(TASK DETAILS):
Scan the entries for the string "none" and give the number of lines that have it, nothing further.

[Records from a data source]
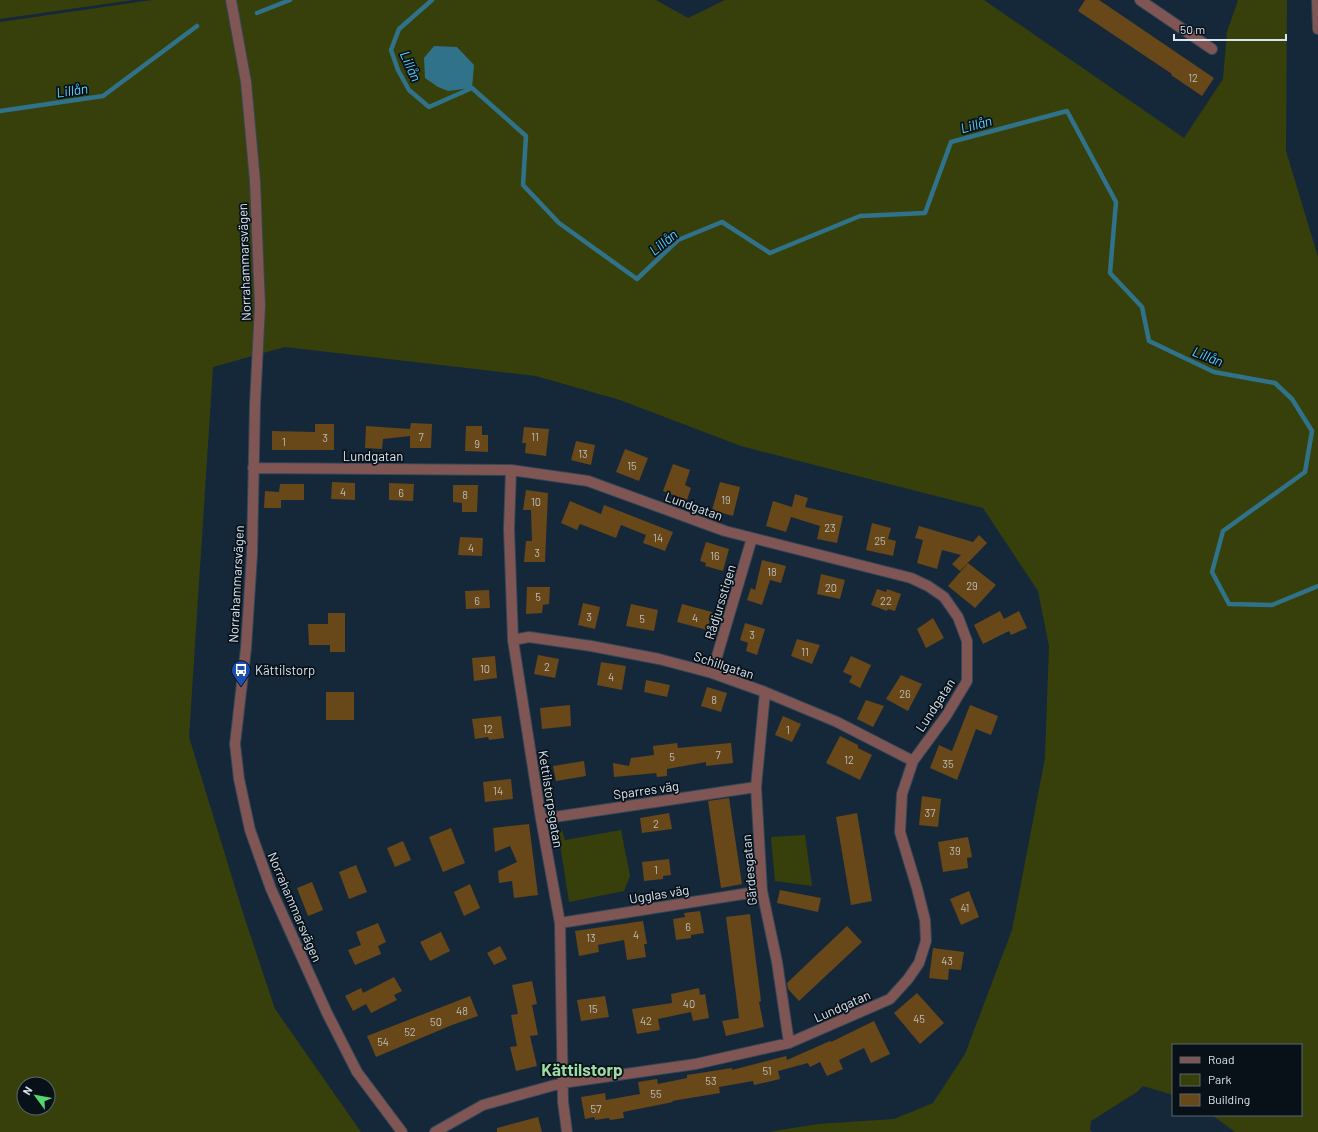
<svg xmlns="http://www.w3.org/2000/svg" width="1318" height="1132" font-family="Barlow,sans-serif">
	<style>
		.green { fill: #37400b; fill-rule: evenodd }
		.water { fill: #30728a }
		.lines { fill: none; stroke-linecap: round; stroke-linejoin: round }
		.stream { stroke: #30728a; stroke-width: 4.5 }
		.building { fill: #684719 }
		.minor-casing { stroke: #344657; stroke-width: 12 }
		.minor { stroke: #805654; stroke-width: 10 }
		.labels { text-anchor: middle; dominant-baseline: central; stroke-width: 3.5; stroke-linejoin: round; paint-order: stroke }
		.number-label { font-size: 11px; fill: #bcbdba }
		.street-label { font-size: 13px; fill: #d8e4f0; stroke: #081118 }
		.poi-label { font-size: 13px; fill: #d8e4f0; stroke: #081118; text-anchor: start }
		.water-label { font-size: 14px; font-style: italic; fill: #55d2fd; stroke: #081118 }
		.district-label { font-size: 17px; font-weight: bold; fill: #9ddda5; stroke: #081118 }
	</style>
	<rect width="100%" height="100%" fill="#15283a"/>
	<!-- green -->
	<path class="green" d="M0 0H133L0 19Z
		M152 0H656L688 18 725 0H984L1184 138 1223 79 1227 32 1238 0H1287L1286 151 1318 257V1132H1235L1212 1115H1301V1045H1173V1095L1143 1086 1137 1092 1091 1121 1090 1130 1092 1132H768L818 1124 894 1119 933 1103 965 1054 1012 930 1045 758 1049 646 1038 591 983 508 741 446 620 400 536 376 285 347 213 367 189 737 242 910 275 1009 361 1132H0V22ZM24 1084H48V1108H24Z
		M562 830 565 840 621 830 630 876 624 891 569 902 558 831Z
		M805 835 812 886 775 881 771 837Z"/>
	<!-- water -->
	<path class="water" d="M434 46 457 47 474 65 472 88 448 91 438 87 425 78 424 58Z"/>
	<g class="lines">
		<!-- stream -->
		<path class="stream" d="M432 0 399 29 391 50 398 70 409 90 429 107 472 88 526 136 523 185 559 223 637 279 678 240 722 222 770 253 860 216 925 213 951 142 1067 111 1116 202 1110 273 1142 307 1149 341 1214 372 1275 383 1292 399 1312 431 1305 472 1223 531 1212 572 1229 604 1272 605 1318 586
			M257 13 290 0
			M0 111 103 96 197 26"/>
	</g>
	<!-- building -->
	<path class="building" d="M1085 0H1099L1214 78 1202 96 1171 75 1172 74 1078 11Z
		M411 423 432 424 431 448H410V436L383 439 382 449 365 448 366 426 410 429Z
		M315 424H334V450H272V431L315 432Z
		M466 426H482V435H488V452L465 451Z
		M524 427 549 429 546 456 525 453 526 443H522Z
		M576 441 595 445 591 465 571 460Z
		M625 449 648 458 639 481 616 472Z
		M673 464 690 470 685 485 691 488 687 500 663 491Z
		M332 482 355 483V500L331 499Z
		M720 482 740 487 733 516 712 510Z
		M389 483 414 484 413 501 389 500Z
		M280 484H304V500H281V508H264L265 491 279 492Z
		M453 485H478L477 512H462V503L453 502Z
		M526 490 548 493 545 562H524L526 541H532L531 510H523Z
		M795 494 808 498 805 507 843 516 837 543 817 539 820 526 791 517 786 532 766 526 773 501 792 507Z
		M570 501 601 514 604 505 673 532 665 551 643 543 646 535 621 525 616 538 580 524 577 530 561 523Z
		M872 523 891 528 888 539 896 541 893 556 866 550Z
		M919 526 973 542 979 535 987 543 960 571 952 564 961 555 942 550 937 569 917 563 923 540 915 538Z
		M460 537 483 538 482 556 458 555Z
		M706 542 729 549 723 571 705 566 706 563 700 561Z
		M762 560 786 566 781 583 770 580 762 605 747 600 751 588 755 590Z
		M968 563 996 585 975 608 948 586Z
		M821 574 845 580 840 599 817 594Z
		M527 587H550L549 604 543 605 542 613 526 614Z
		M877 589 886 592 887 589 901 594 895 611 888 609 887 611 871 605Z
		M489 590 490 608 466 609 465 591Z
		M583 603 600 607 595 629 578 625Z
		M631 604 658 610 654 631 626 626Z
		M682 604 712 612 707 630 677 622Z
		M1000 611 1004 619 1019 611 1027 628 1011 635 1009 631 983 644 974 625Z
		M328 613H345V652H330V645H309L308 624H328Z
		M933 618 944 638 926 648 917 629Z
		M745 623 765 629 757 655 746 651 748 643 740 640Z
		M797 639 820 645 812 664 791 656Z
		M538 655 559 659 555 678 534 674Z
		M495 656 497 678 474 681 472 658Z
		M851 656 871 665 860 688 849 682 852 676 843 672Z
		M601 662 626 666 622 690 597 685Z
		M901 675 922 684 908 711 886 699Z
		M646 680 670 685 667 697 644 692Z
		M707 687 727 693 721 712 701 706Z
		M326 692H354V720H326Z
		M866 700 884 706 873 727 857 719Z
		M570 705 571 726 542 729 540 708Z
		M970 705 998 716 991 735 976 729 957 780 930 768 939 745 952 751Z
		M501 716 504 738 489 740 488 737 475 739 472 719Z
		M783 716 801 724 792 742 775 735Z
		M840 736 858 745V748L872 755 860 780 826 763Z
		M677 743 678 748 731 743 733 763 706 766V762L667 769V776L657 777 656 773 614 777 613 763 629 766 631 758 654 755 653 746Z
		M584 761 586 776 556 781 553 766Z
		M511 779 513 799 485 802 483 782Z
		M922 796 941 799 938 827 919 825Z
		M729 798 742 884 721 888 708 801Z
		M669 813 672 829 642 833 640 818Z
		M857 813 872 901 851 905 836 817Z
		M529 824 538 895 514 898 512 881 499 883 498 871 517 862 510 846 495 852 493 828Z
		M451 828 465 863 443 872 429 837Z
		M968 837 972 857 967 858 968 868 943 872 938 842Z
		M403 841 411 860 395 867 387 848Z
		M669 859 671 875 663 876V879L644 881 642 862Z
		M356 865 367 892 349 899 339 872Z
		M312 882 323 910 308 916 297 888Z
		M470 884 480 908 464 916 454 892Z
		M780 890 821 898 818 912 777 903Z
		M969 891 979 917 961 925 950 899Z
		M700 911 704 933 691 935V938L676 940 673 919 685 917 684 913Z
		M750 914 761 1001 759 1002 764 1027 726 1036 722 1021 739 1018 726 917Z
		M643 921 647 944H644L646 957 627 960 624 940 598 945 599 952 579 956 575 931Z
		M378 923 386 942 378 946 381 954 355 965 348 950 361 945 356 932Z
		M847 926 862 942 799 1001 788 989 787 983Z
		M441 932 450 951 430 961 420 942Z
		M500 946 507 959 494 965 487 953Z
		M933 948 964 952 961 970 949 969 948 980 929 978Z
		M394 977 402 991 394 995 397 1000 371 1013 366 1004 353 1011 345 996 361 988 363 993Z
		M532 981 537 1004 532 1005 538 1035 530 1036 537 1066 516 1071 510 1047 517 1046 511 1015 518 1014 512 985Z
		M699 988 700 995 705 994 709 1018 693 1021 691 1012 658 1019 660 1030 637 1034 632 1009 672 1003 671 994Z
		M917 993 944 1023 920 1044 894 1013Z
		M470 996 478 1016 452 1025 376 1057 367 1036Z
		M605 996 609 1017 581 1021 577 1000Z
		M874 1021 890 1054 871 1063 864 1048 839 1060 843 1069 827 1076 820 1062 810 1067 808 1063 778 1071 780 1079 754 1085 753 1081 719 1087 720 1093 672 1101 673 1102 623 1112 624 1118 610 1120 609 1118 595 1120 594 1117 585 1119 581 1097 605 1093 606 1100 640 1094 638 1082 657 1079 658 1084 687 1078V1075L732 1068V1070L786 1056 787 1060 830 1041 831 1042Z
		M538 1117 542 1132H497V1128Z"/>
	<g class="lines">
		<defs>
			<path id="minor" d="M231 0 246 82 255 181 260 306 255 404 252 554 246 648 235 744 239 779 250 830 271 889 327 1013 357 1072 402 1132
				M1140 0 1212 49
				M1317 0 1318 29
				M253 468 511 470 588 481 725 531 911 578 928 586 944 597 958 617 967 641V681L946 716 913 761 902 794 900 832 917 888 925 920 926 941 919 963 908 979 890 999 789 1043 696 1064 562 1083 483 1105 435 1132
				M511 470 509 529 513 640 541 819 560 923 563 1102 567 1132
				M513 640 529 637 591 646 659 659 712 673 765 692 837 722 913 761
				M712 673 752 538
				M765 692 756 787 762 891 777 962 789 1043
				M541 819 756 787
				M560 923 762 891"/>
		</defs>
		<!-- minor casing -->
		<use href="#minor" class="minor-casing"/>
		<!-- minor -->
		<use href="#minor" class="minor"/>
	</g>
	<!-- icons -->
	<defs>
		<symbol id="bus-pin" viewBox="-11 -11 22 30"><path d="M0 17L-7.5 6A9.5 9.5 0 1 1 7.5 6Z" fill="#1a4fb4" stroke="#081118"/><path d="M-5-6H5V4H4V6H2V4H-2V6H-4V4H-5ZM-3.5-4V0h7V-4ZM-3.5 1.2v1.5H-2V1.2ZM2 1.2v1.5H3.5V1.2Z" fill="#fff"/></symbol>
	</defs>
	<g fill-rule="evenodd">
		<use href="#bus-pin" x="230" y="659" width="22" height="30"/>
	</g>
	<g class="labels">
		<!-- number labels -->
		<g class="number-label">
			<text x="1193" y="77">12</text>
			<text x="421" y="436">7</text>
			<text x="535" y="436">11</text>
			<text x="325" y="437">3</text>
			<text x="284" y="441">1</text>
			<text x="477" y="443">9</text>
			<text x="583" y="453">13</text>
			<text x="632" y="465">15</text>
			<text x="343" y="491">4</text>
			<text x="401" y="492">6</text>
			<text x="465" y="494">8</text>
			<text x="726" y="499">19</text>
			<text x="536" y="501">10</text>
			<text x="830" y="527">23</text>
			<text x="658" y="537">14</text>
			<text x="880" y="540">25</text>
			<text x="471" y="547">4</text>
			<text x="537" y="552">3</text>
			<text x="715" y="555">16</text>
			<text x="772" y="571">18</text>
			<text x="972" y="585">29</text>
			<text x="831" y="587">20</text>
			<text x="538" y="596">5</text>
			<text x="477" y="600">6</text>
			<text x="886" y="600">22</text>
			<text x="589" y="616">3</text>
			<text x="695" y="617">4</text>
			<text x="642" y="618">5</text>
			<text x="752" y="634">3</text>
			<text x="805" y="651">11</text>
			<text x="547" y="666">2</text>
			<text x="485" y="668">10</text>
			<text x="611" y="676">4</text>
			<text x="905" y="693">26</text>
			<text x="714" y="699">8</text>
			<text x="488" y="728">12</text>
			<text x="788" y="729">1</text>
			<text x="718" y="754">7</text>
			<text x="672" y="756">5</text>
			<text x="849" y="759">12</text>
			<text x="948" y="763">35</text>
			<text x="498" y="790">14</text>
			<text x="930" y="812">37</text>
			<text x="656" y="823">2</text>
			<text x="955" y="850">39</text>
			<text x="656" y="869">1</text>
			<text x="965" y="907">41</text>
			<text x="688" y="926">6</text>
			<text x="636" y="934">4</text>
			<text x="591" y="937">13</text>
			<text x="947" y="960">43</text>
			<text x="689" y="1003">40</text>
			<text x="593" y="1008">15</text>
			<text x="462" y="1010">48</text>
			<text x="919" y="1018">45</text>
			<text x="646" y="1020">42</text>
			<text x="436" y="1021">50</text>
			<text x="410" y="1031">52</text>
			<text x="383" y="1041">54</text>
			<text x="767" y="1070">51</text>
			<text x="711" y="1080">53</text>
			<text x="656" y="1093">55</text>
			<text x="596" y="1108">57</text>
		</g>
		<!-- street labels -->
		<g class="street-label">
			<text transform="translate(244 262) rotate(-92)">Norrahammarsvägen</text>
			<text x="373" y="456">Lundgatan</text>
			<text transform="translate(694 506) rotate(20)">Lundgatan</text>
			<text transform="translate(236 584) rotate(-87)">Norrahammarsvägen</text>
			<text transform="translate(720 602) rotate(-73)">Rådjursstigen</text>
			<text transform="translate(724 665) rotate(18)">Schillgatan</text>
			<text transform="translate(935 705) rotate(-57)">Lundgatan</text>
			<text transform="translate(646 790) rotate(-8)">Sparres väg</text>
			<text transform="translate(551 799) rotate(81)">Kettilstorpsgatan</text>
			<text transform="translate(749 870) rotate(-95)">Gärdesgatan</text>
			<text transform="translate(659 894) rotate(-9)">Ugglas väg</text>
			<text transform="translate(295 907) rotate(67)">Norrahammarsvägen</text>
			<text transform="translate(842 1006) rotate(-24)">Lundgatan</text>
		</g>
		<!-- poi labels -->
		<g class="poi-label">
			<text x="255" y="670">Kättilstorp</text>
		</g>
		<!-- water labels -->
		<g class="water-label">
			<text transform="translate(411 66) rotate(66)">Lillån</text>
			<text transform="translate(72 90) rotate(-8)">Lillån</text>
			<text transform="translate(976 124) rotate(-15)">Lillån</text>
			<text transform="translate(663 242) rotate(-39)">Lillån</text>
			<text transform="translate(1208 356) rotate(22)">Lillån</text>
		</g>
		<!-- district labels -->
		<g class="district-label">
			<text x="582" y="1069">Kättilstorp</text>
		</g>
	</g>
	<!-- legend -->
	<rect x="1172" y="1044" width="130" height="72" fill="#081118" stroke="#5b656e"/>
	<rect x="1180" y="1057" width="20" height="6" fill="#805654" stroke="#5b656e"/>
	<text x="1208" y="1064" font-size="12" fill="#d8e4f0">Road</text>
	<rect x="1180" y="1074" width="20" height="12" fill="#37400b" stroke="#5b656e"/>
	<text x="1208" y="1084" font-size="12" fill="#d8e4f0">Park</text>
	<rect x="1180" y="1094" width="20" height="12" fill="#684719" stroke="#5b656e"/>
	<text x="1208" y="1104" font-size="12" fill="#d8e4f0">Building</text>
	<!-- north arrow -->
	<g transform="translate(36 1096) rotate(302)"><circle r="19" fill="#081118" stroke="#5b656e"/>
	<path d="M0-3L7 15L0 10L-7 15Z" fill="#56d671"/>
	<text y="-6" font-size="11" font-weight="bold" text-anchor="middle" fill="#d8e4f0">N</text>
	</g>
	<!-- scale -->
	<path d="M1174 34v6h112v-6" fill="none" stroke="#d8e4f0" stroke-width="2"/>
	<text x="1180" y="34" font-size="12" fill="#d8e4f0" stroke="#081118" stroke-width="3" paint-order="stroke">50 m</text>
</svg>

(RESPONSE TO THE TASK):
2